An amendment to the state water code signed by Gov. Jerry Brown will allow the Coachella Valley Water District to prepare for the next wave of housing development that is expected to grow atop what is now farmland.
Senate Bill 171, which was backed by state Sen. Ben Hueso, establishes a process for the water district to propose and collect fees from residential customers who benefit from the drainage system in the eastern portion of the valley. Those fees would be used to pay for the operation and maintenance of the drainage system.
The law amending the state’s water code, which was signed by the governor on Friday, doesn’t guarantee that fees will necessarily be collected from homeowners in CVWD’s service area. When CVWD eventually decides to pursue those fees, the district would have to send out notices and convene a public hearing, adhering to conditions spelled out under Proposition 218.

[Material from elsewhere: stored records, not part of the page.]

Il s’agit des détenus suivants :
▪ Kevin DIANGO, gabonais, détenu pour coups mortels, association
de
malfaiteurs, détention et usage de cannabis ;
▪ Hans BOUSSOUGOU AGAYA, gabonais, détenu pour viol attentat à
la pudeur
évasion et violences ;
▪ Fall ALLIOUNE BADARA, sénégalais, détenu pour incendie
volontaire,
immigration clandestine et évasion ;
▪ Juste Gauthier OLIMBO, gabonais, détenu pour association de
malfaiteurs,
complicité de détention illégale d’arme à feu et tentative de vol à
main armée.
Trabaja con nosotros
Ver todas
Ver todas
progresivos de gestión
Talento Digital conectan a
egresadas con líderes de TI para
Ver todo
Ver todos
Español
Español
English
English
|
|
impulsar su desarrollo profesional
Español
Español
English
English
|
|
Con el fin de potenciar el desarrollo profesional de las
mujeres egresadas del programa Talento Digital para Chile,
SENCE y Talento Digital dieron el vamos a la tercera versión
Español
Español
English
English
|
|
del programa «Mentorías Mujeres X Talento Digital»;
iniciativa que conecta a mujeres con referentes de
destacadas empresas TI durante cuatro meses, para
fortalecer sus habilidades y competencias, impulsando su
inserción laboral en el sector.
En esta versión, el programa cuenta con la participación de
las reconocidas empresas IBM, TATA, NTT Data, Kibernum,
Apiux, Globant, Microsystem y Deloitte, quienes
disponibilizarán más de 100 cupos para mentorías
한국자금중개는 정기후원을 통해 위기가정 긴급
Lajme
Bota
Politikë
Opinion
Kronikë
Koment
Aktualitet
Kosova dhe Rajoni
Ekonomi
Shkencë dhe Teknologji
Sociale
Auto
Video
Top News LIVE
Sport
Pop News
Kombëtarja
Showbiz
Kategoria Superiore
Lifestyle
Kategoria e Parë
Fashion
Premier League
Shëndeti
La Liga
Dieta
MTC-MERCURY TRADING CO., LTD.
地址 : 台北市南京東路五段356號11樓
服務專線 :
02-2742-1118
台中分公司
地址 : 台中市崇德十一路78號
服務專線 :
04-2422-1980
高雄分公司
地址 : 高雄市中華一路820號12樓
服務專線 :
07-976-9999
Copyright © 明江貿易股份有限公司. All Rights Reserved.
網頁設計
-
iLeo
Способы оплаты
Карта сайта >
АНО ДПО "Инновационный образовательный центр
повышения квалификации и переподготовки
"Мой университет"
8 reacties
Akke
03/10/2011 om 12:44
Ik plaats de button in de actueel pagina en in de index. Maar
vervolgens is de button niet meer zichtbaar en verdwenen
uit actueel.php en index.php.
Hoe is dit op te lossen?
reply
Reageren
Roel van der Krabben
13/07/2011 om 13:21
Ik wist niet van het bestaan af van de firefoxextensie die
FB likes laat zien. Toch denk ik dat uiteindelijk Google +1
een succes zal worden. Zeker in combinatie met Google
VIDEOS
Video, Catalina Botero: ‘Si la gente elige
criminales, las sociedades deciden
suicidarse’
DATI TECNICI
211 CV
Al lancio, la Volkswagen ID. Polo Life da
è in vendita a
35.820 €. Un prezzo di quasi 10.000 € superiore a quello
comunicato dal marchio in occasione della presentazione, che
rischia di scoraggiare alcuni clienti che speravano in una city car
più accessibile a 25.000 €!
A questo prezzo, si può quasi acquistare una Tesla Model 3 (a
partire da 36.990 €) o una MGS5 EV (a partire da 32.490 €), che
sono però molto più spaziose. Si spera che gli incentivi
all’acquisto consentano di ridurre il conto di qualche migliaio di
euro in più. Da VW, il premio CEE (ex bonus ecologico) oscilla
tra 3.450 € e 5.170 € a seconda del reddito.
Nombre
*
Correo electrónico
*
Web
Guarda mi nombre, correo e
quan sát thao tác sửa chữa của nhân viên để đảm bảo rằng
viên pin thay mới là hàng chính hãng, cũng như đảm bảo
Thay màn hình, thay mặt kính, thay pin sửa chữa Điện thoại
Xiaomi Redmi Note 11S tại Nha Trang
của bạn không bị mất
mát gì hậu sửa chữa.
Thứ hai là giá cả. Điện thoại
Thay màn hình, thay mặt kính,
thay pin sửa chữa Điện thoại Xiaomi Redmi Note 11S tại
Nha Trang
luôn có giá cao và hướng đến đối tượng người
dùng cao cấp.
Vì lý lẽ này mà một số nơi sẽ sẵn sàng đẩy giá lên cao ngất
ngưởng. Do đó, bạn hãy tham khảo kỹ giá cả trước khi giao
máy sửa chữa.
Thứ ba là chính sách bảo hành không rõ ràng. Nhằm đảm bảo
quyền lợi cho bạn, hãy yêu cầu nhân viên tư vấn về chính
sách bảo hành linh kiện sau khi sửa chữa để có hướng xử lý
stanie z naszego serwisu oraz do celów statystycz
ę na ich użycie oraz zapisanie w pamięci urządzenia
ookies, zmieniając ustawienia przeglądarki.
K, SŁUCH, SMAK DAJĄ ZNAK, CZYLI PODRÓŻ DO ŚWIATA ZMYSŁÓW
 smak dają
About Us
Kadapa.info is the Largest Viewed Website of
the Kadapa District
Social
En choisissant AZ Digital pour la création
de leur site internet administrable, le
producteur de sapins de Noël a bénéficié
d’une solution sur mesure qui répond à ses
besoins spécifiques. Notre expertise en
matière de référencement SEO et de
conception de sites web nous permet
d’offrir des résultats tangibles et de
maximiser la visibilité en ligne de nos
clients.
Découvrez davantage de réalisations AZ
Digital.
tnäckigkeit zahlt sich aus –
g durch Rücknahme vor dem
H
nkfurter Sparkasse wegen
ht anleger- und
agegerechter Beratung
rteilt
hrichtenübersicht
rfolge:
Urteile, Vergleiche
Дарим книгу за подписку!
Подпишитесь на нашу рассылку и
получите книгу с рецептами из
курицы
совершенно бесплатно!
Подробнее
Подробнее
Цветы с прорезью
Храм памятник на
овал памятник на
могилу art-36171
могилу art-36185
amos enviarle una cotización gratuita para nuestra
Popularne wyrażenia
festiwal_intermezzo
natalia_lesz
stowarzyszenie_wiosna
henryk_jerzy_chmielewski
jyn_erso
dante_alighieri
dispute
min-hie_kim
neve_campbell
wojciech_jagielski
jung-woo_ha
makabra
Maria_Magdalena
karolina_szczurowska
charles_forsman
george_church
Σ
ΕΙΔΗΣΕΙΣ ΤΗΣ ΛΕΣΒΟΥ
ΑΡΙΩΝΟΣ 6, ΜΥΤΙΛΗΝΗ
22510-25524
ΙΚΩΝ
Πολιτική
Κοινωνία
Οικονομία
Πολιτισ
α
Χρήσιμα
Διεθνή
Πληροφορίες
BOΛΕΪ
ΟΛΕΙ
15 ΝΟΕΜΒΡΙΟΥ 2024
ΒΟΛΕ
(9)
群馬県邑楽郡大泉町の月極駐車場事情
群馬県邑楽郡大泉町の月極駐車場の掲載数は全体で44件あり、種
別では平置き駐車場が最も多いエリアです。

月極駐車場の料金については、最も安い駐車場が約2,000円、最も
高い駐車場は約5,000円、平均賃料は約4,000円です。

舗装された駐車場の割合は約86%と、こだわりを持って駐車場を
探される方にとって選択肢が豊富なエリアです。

“There are no plans yet to create new fees, nor has there been a study of what those would be,” said CVWD spokeswoman Heather Engel. “This just gives us the option, if the time comes.”
That time may come when the next housing construction boom eventually reaches the eastern Coachella Valley.
The drainage system’s costs are now covered by the rates farmers pay for irrigation water.
As farmland is converted to subdivisions, the water district would otherwise have had to create an assessment district to keep funding flowing to the drainage system. The water agency says that would have been possible but would have costlier and time-consuming.
Hueso is a San Diego Democrat whose district spans three counties and includes parts of the Coachella Valley. The valley’s two Assembly members, Democrat V. Manuel Pérez and Republican Brian Nestande, also supported the bill when it passed the Assembly in July.